The APOC2 variants have been reported from many populations worldwide, although we could not see any variant in Iranian patients which is similar to Oman population [25]. APOC2 variants may be extremely rare in these populations although it is recommended to study more patients to find its frequencies in these countries. The frequency of AOPC2 variants is apparently more than other continents although it could be due to that more people have been studied from the continent. The type and frequencies of the variants can vary greatly among different cohorts. Moreover, significant genetic differences may result in different clinical presentation, especially regarding lipid profiles. In previous research, we have reported the impact of both common and population-specific variants on the incidence of other disorders [26–28], although the frequency and effects of different variants in APOC2 gene have not been published yet. Various APOC2 variants have been reported across different populations, which imply that certain positions in the locus may be considered a hotspot for alteration. For instance, c.274C>T has been found among patients in both Europe and the United States. Conversely, some variants have been documented solely within specific demographics, denoting the possibility of a founder effect; for example, c.177C>A was detected among two unrelated Italian patients.

4.2. Genetic Variant Distribution along the Protein

The human pro-apoliporpotein C-II protein contains 101 amino acids in which amino acids 1-22 are signal peptide. Apolipoprotein C-II has 3 amphipathic alpha helices spanning the approximate residues 16-38, 45-57, and 65-74 (Table 5) [29]. The majority of the variants were in these regions (Table 5 and Figure 3). The lipid-binding and LPL-binding domains of the protein are localized to a region in the N-terminal and C-terminal region, respectively [30, 31]. It has been known that some residues (63, 66, 69, and 70) are important for LPL activation [32].

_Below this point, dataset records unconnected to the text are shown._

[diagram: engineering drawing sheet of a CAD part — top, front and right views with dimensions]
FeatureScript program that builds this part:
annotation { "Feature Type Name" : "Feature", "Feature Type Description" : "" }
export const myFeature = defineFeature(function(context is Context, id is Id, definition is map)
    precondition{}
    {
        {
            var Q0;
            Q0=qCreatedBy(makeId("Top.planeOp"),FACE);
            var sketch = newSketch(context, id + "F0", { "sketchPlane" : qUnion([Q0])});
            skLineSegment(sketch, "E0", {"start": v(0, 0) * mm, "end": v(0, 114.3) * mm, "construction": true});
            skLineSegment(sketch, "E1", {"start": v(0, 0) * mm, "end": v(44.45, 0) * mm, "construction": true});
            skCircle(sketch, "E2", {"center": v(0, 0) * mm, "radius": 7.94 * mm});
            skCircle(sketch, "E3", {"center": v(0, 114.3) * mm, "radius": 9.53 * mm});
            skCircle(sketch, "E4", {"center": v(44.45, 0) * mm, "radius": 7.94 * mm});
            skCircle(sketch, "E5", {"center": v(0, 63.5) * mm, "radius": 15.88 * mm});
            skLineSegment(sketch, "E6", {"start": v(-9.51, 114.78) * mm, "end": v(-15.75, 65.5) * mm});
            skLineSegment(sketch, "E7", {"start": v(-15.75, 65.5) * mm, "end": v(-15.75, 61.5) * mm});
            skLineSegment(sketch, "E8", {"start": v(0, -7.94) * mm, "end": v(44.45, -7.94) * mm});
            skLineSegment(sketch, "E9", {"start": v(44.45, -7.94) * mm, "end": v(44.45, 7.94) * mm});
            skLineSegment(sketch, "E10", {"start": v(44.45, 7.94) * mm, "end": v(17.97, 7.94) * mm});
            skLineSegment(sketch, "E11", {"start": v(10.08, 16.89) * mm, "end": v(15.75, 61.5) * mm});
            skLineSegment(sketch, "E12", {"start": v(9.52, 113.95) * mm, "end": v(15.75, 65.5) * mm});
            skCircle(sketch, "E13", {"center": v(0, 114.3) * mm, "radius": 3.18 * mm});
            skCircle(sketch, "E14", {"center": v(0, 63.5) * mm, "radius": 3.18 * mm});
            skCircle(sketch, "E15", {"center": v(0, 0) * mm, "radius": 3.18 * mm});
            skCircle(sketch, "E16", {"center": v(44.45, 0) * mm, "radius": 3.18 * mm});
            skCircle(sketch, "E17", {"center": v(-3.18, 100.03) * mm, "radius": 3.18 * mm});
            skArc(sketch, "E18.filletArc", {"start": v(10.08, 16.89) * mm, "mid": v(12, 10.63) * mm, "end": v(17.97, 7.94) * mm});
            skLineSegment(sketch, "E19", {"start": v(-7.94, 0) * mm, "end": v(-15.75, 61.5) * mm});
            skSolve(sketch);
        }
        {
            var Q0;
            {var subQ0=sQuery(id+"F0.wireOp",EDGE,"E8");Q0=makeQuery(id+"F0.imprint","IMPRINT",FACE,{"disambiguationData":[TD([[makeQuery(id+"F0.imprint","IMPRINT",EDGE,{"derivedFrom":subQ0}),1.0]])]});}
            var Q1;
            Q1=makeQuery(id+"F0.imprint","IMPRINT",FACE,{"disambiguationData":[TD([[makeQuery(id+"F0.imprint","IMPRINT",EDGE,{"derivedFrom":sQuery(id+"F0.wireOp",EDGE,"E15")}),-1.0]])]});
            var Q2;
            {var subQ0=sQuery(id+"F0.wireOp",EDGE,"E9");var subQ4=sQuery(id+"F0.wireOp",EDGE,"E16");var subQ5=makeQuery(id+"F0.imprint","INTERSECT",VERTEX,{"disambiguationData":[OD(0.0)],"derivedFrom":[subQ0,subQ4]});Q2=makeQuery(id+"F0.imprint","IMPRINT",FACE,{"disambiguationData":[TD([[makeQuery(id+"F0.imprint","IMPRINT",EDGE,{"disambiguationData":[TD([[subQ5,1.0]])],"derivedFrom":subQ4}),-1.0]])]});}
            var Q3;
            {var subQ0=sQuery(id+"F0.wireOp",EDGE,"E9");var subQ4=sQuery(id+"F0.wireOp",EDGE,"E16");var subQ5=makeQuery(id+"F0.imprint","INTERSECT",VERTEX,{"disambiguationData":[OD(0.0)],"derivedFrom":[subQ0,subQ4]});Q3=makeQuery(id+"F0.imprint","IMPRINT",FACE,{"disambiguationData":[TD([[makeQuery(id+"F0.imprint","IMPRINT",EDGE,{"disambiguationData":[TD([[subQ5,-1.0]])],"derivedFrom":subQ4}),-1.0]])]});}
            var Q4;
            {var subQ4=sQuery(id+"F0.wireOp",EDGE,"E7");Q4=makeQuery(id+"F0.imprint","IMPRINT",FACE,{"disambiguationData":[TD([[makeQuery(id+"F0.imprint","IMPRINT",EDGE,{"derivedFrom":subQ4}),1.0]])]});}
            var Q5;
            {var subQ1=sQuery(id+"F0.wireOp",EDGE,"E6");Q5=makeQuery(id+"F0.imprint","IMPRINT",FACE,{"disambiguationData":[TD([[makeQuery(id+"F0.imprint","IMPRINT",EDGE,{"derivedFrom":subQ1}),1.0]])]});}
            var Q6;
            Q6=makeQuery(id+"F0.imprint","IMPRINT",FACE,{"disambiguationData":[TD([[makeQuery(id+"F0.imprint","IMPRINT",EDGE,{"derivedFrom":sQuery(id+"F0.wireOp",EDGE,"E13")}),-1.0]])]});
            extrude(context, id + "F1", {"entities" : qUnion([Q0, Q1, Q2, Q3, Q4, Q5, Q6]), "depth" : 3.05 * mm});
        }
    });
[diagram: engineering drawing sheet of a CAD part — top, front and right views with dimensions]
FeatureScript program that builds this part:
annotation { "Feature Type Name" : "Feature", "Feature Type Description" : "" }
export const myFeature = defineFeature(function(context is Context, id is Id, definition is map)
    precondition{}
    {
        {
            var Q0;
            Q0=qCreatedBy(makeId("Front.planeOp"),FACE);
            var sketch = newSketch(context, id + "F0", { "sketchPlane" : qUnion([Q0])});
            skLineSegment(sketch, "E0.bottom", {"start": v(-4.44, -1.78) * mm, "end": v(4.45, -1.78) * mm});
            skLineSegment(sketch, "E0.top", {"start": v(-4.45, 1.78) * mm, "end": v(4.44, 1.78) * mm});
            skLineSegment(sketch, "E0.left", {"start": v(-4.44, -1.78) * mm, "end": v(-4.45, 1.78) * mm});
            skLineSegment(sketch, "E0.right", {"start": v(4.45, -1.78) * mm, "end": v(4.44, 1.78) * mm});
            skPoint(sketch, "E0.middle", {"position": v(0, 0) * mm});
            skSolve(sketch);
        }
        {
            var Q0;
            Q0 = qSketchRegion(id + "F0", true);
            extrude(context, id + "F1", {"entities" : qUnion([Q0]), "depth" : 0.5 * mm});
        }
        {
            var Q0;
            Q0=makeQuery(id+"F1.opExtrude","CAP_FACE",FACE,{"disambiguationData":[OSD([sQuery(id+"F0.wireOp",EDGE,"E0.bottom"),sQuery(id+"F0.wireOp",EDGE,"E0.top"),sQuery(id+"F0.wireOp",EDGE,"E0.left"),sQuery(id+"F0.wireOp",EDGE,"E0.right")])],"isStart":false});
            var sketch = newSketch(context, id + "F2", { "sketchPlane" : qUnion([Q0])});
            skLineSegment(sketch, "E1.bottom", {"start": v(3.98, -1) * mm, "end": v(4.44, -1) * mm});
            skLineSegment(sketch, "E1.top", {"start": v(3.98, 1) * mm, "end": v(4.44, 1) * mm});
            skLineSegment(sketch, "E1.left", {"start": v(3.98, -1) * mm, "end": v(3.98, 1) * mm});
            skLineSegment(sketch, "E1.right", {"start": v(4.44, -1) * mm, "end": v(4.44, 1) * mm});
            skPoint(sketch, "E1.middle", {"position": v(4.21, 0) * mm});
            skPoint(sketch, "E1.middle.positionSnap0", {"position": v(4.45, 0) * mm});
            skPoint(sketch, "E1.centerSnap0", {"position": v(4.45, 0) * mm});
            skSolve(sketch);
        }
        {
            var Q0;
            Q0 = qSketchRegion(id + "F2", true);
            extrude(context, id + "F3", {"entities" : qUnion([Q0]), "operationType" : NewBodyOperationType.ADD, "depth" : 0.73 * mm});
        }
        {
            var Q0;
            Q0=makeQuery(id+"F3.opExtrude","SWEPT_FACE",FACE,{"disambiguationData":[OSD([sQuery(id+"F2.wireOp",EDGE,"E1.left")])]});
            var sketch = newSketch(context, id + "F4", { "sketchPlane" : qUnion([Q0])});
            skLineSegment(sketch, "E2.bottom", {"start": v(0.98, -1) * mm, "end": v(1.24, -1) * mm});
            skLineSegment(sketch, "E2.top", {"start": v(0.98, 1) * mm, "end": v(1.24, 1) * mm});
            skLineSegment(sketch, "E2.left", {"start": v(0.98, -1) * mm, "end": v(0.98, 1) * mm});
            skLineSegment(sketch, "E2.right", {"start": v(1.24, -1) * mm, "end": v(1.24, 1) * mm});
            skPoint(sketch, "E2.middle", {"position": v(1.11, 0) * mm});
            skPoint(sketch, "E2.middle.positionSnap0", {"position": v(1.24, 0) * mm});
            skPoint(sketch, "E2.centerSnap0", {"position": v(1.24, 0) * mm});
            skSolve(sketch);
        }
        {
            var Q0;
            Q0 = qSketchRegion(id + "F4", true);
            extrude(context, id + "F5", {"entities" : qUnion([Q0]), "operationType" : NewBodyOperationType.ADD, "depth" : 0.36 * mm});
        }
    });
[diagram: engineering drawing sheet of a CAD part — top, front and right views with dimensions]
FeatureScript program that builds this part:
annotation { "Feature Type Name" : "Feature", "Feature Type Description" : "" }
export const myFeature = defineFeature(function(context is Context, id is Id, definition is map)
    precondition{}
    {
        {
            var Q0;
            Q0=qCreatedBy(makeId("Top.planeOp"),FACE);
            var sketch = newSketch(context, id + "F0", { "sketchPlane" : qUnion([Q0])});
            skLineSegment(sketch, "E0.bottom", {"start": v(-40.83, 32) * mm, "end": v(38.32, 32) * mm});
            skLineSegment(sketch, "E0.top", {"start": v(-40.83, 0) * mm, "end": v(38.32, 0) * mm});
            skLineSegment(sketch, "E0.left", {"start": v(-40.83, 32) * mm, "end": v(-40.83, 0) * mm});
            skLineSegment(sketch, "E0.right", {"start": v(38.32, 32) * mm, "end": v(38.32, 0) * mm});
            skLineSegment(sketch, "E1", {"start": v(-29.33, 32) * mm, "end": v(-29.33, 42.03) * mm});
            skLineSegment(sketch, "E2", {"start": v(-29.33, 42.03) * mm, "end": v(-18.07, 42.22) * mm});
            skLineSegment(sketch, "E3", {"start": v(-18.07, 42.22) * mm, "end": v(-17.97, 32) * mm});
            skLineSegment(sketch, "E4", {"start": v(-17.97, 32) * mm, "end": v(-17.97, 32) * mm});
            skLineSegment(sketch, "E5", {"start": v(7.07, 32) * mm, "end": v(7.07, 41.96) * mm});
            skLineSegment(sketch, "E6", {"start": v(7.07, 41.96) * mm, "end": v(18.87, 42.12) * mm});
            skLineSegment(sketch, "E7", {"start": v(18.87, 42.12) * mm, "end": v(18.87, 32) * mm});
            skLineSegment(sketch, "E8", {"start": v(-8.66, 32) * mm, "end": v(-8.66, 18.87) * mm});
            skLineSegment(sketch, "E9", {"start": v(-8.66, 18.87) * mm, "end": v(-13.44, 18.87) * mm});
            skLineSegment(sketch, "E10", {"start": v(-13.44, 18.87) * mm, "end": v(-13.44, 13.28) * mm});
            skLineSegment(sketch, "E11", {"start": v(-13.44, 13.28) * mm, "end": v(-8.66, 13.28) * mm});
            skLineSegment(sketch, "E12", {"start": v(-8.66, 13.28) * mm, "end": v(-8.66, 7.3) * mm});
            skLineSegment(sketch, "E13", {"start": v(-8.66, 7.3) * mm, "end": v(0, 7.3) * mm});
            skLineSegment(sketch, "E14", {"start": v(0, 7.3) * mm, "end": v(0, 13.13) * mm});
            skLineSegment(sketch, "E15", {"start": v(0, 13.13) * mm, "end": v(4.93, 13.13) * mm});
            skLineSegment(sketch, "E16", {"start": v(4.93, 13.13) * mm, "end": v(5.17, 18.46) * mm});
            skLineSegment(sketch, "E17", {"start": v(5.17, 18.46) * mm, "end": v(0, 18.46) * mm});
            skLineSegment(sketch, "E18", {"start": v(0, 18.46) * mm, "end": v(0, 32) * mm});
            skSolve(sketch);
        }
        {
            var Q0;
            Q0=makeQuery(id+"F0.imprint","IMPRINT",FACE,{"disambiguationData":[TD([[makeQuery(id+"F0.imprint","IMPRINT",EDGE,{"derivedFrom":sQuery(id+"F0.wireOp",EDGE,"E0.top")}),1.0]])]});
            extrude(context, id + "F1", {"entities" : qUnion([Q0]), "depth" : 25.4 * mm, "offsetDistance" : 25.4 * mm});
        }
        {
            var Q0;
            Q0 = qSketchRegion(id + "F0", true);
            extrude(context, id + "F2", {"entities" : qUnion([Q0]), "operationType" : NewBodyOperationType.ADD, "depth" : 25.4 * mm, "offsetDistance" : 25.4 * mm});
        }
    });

Since we did not directly participate in patient selections, clinical evaluations, or technical experiments, there were limitations that we should keep in mind, such as the possibility of having missed patients with APOC2 variants, even during our search process. Future research involving a wider pool of patients or even a multicenter study is needed to provide a more comprehensive examination of the APOC2 variants, eliminating the limitations we encountered during our study. Nevertheless, our study is the first of its scale to study the connection between APOC2 variants and their respective phenotypes.